» TASK DESCRIPTION
How many lines in the rows below contain the string "wooden", counting only case-sensitive matches? Give the number alone.

» GIVEN RECORDS
________________________________________

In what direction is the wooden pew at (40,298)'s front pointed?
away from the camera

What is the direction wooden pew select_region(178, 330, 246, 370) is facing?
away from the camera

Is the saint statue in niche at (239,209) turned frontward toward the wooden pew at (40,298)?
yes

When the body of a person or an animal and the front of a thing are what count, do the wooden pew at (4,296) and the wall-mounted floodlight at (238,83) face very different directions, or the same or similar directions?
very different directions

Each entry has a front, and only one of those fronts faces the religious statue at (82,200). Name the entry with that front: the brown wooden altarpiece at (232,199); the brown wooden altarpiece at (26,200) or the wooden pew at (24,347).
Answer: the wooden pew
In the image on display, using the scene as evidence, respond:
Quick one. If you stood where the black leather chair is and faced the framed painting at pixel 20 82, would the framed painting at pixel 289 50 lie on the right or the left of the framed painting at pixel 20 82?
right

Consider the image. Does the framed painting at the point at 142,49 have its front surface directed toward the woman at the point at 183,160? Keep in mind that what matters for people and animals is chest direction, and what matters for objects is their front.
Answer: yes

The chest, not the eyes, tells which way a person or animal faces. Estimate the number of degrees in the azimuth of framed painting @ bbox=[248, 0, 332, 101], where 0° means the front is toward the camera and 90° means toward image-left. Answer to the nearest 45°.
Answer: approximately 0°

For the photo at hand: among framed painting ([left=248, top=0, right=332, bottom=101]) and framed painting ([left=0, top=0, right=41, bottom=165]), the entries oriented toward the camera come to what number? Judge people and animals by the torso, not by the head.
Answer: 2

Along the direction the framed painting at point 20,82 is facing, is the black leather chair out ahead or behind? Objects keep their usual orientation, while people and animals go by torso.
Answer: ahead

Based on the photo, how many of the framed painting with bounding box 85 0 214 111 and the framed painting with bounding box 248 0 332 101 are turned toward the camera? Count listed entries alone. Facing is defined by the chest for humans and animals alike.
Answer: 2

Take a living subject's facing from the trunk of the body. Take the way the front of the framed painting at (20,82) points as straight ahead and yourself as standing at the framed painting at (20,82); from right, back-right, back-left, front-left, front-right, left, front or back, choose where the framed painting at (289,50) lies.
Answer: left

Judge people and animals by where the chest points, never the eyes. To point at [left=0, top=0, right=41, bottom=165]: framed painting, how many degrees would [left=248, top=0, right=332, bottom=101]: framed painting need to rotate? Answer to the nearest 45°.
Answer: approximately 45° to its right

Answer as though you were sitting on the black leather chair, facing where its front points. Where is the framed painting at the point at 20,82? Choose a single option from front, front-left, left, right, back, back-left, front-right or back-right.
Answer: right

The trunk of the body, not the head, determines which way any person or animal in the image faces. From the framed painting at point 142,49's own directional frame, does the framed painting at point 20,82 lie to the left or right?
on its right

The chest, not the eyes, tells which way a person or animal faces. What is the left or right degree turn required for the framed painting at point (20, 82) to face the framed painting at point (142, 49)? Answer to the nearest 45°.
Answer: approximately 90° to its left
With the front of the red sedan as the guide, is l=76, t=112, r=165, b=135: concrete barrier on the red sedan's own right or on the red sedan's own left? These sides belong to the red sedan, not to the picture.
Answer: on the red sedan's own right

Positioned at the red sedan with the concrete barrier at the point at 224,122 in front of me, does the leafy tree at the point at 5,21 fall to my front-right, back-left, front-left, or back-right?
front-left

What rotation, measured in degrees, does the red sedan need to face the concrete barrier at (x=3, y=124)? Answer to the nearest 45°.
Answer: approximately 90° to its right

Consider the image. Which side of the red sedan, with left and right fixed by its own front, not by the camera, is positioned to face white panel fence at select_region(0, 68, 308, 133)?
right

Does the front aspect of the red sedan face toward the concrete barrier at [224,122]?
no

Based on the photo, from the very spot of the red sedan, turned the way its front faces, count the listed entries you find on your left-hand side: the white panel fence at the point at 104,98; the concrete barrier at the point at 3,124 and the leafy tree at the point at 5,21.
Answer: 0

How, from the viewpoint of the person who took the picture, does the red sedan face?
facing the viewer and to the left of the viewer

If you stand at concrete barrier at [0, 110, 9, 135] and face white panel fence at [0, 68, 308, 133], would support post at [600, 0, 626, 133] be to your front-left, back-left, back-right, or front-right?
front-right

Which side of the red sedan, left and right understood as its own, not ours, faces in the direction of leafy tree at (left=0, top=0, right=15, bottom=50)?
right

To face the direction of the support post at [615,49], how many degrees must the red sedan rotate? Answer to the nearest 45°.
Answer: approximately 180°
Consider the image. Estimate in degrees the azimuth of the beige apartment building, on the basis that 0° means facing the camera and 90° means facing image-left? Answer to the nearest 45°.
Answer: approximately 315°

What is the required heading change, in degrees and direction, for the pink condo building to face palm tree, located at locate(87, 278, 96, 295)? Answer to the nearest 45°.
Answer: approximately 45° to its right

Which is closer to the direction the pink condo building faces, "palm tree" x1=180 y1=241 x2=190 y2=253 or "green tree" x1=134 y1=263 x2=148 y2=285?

________________________________________

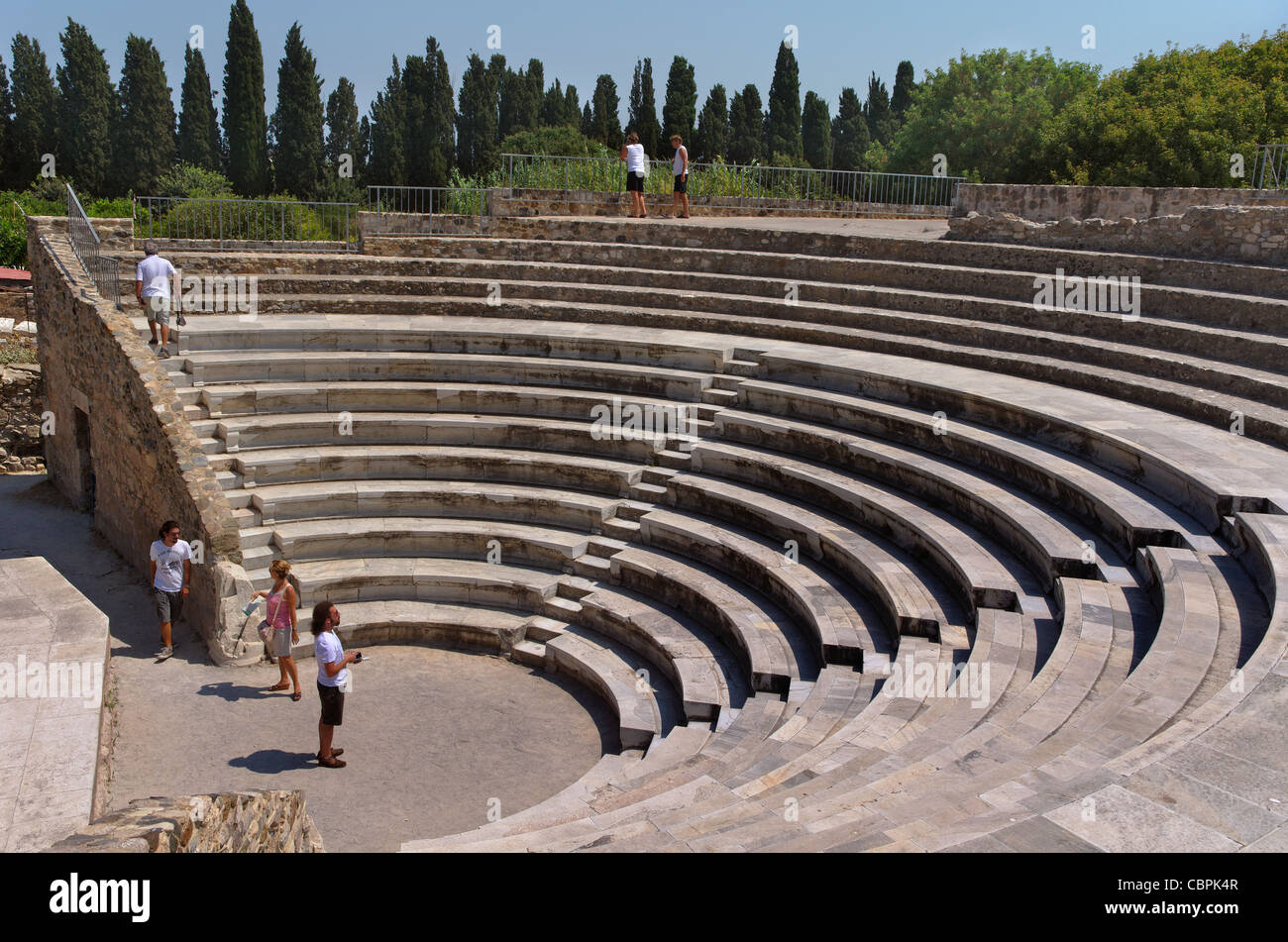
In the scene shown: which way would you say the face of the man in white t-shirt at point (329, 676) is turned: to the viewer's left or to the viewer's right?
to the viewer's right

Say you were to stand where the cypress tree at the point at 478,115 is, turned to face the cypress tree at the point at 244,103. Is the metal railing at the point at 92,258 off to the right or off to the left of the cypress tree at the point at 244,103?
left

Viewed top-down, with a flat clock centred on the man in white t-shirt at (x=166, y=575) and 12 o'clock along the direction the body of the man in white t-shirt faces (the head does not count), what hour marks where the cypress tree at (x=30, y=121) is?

________________________________________

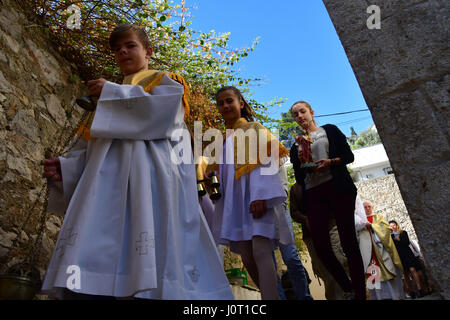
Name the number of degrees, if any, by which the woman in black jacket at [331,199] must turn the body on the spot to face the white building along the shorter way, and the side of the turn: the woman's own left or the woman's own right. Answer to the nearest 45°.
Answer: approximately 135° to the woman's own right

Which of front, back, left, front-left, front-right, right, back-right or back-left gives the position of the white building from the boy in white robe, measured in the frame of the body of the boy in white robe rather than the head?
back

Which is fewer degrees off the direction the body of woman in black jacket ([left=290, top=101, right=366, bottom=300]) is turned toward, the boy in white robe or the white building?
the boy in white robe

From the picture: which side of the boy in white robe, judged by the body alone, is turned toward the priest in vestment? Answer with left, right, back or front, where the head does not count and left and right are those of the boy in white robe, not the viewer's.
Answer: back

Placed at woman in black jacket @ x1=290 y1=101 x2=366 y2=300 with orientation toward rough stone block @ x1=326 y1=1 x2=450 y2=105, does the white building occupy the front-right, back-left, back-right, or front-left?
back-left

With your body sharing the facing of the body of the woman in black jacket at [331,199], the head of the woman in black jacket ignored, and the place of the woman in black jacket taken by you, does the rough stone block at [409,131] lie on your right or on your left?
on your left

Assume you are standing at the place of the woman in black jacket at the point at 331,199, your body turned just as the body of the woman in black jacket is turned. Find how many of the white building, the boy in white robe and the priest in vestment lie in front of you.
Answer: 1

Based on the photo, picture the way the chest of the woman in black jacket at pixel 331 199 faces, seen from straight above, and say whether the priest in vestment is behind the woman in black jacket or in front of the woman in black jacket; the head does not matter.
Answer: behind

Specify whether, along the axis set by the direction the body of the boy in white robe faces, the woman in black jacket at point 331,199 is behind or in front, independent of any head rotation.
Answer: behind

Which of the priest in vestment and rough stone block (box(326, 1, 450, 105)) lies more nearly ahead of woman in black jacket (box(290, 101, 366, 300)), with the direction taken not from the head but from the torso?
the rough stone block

________________________________________

» SOLUTION TO THE PROBLEM
6